*seufz* .. gestern hatte ich noch ein echt nettes Gespräch mit einem Arzt. Der mir nochmal Alles erklärt hat - und der auch betonte, daß man sich noch nicht sicher sein kann, was es ist. Rein theoretisch wäre sogar noch was Gutartiges möglich, wenn auch wenig wahrscheinlich. Aber es gibt ja auch noch mehrere Grade von “Bösartigkeit”. Am Montag sollte möglichst viel des Tumors entfernt werden, auch wenn vermutlich nicht Alles erwischt werden kann, weil er recht tief liegt. Er meinte aber auch, daß sich die Symptome vermutlich nochmal verbessern werden, wenn ein Teil des Tumors entfernt wurde. Sie würden höchstwahrscheinlich nicht vollständig verschwinden, aber immerhin …

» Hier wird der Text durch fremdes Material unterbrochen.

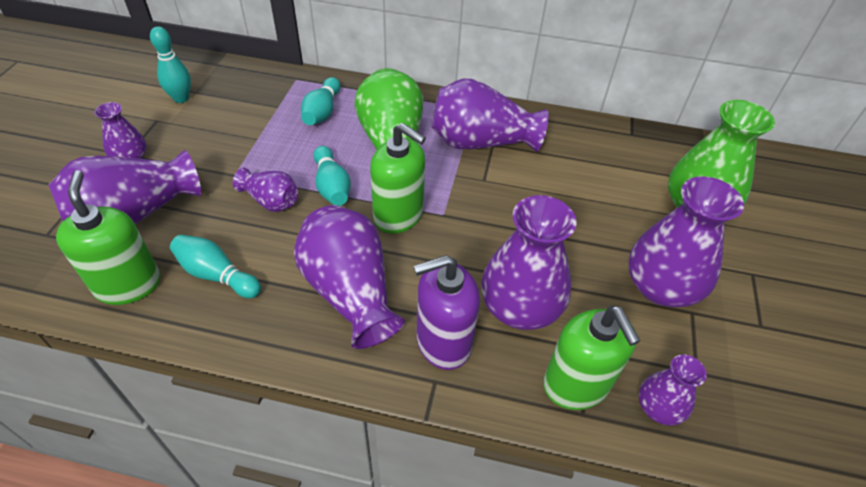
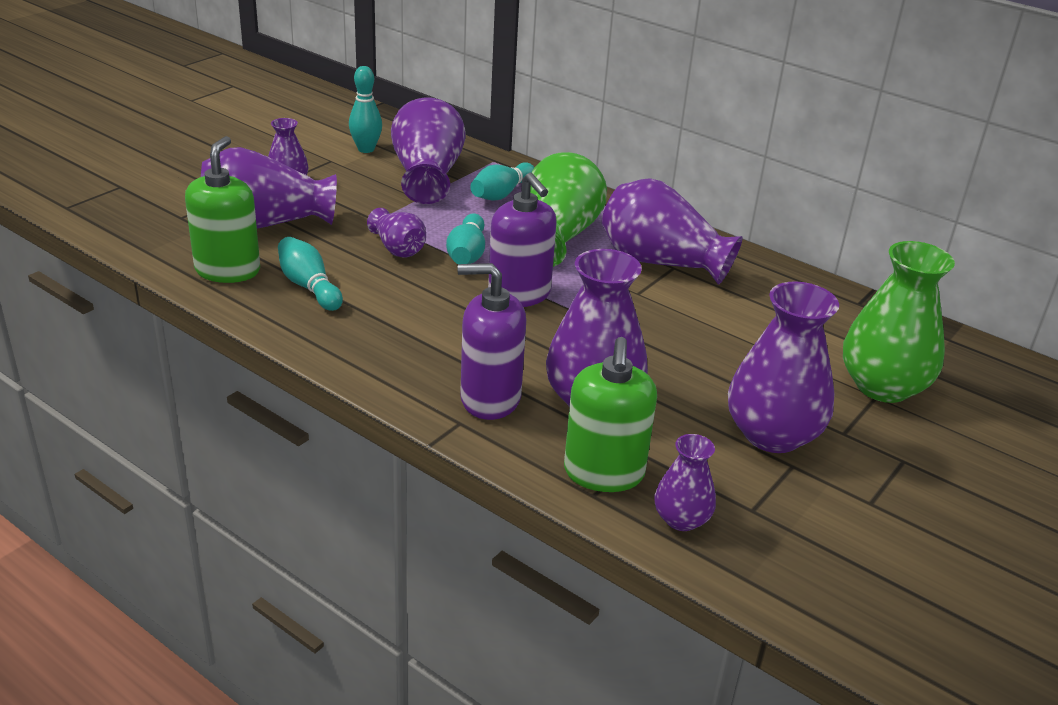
camera: 25 degrees right, 15 degrees down
purple vase [294,205,405,349] -> purple vase moved to [391,97,466,204]
green soap dispenser [370,123,426,234] -> purple soap dispenser [488,173,557,307]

.. also insgesamt ein eher .. aufbauendes Gespräch ..
Heute rief mich dann der .. öhmm Chef- oder Oberarzt an. Der ironischerweise genau heute, wo ich den ersten Tag mal NICHT im Krankenhaus war, Zeit für mich hatte *rolleyes*.
Da klang die Sache dann doch etwas anders. Er meinte, es wäre wichtig, daß mal jemand “Klartext” mit mir redet (jepp, Alarmglocken an). Es sieht nicht gut aus. Er hat heute mit meiner Mutter gesprochen, und sie sei schon SEHR verwirrt (ach, echt?!?). Zusammen mit der MRT-Aufnahme eindeutig ein Zeichen für ein fortgeschrittenes Stadium. Die Aufnahme weise auch sehr stark auf das befürchtete Glioblastom hin. Außerdem gibt es auf dem Bild Anzeichen für einen zweiten Tumor .. also eigentlich erstmal nur eine “Kontrastmittelanreicherung”, aber es wäre gut möglich.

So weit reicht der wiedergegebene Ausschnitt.